France is working on a 300 billion ($417 billion) bailout fund to rescue European banks caught up in the credit crunch, according to press reports.
The cash could be used either to help recapitalize banks or to create a U.S.-style deposit for illiquid mortgage securities.
France holds the presidency of the European Union. Under the proposal, it would be looking to create a Europe-wide emergency fund that would be used to support banks when national governments failed to intervene.
However, according to press reports, the propoasl has been met with skepticism particularly from the German Chancellor Angela Merkel. Ulrich Wilhelm, a spokesman for Merkel, said that there was no need for "a measure along the lines of what has been decided in the US".
The British government also shared the view and stated that they are sticking to the Special Liquidity Scheme (SLS) system. The Bank of England is thought to be moving toward a plan to widen criteria on collateral banks can use for loans from the government.
Under the terms of the scheme, only triple-A rated mortgages written before December 2007 and packaged into securities can be used as collateral, although banks have petitioned for the inclusion of other assets such as corporate loans to be included.

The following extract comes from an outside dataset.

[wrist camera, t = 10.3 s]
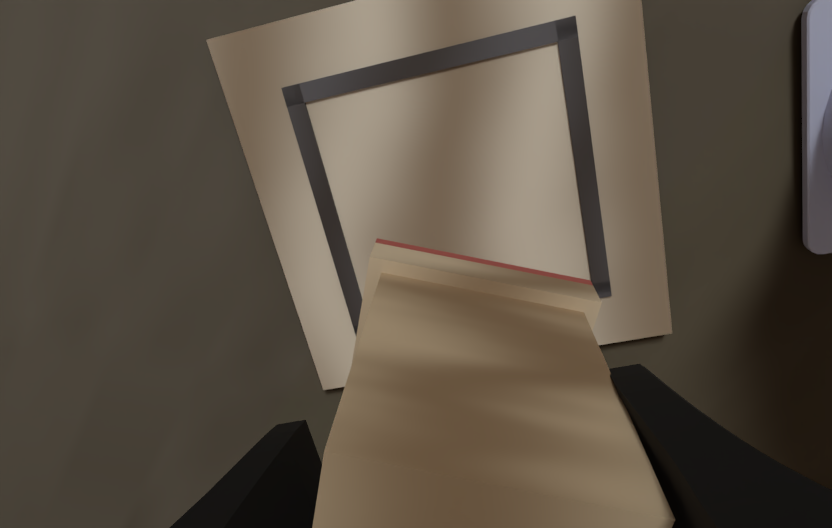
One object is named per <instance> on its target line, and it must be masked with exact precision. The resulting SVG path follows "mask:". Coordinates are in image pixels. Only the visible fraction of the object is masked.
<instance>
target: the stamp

Ireland on Tuesday unveiled plans to guarantee all retail deposits and substantially all wholesale funding obligations of six of the top Irish banks. The guaranty comes into force with immediate effect, covering all retail, commercial and interbank deposits as well as the banks covered bonds, senior debt and dated subordinated debt (lower tier II only). The guaranty, which is subject to specific terms and conditions, extend to both existing and new debt facilities for a period of up to two years ending on September 28, 2010. Banks will be charged for this government guarantee.
The guaranty means that the Irish government will effectively backstop some 500 billion of bank liabilities, according to Deutsche Bank. Although Irish bank securitizations are excluded from government guarantee it still yields an important benefit for RMBS and CLO bondholders, in that seller-related risks whether ratings or outright failure in the most extreme case have effectively been neutralized.
However, the improved cost of balance sheet debt funding could make future securitizations less appealing. Deutsche Bank said that if bailouts in other European jurisdictions replicate the Irish model, any recovery prospects for the primary European structured finance market would greatly diminish.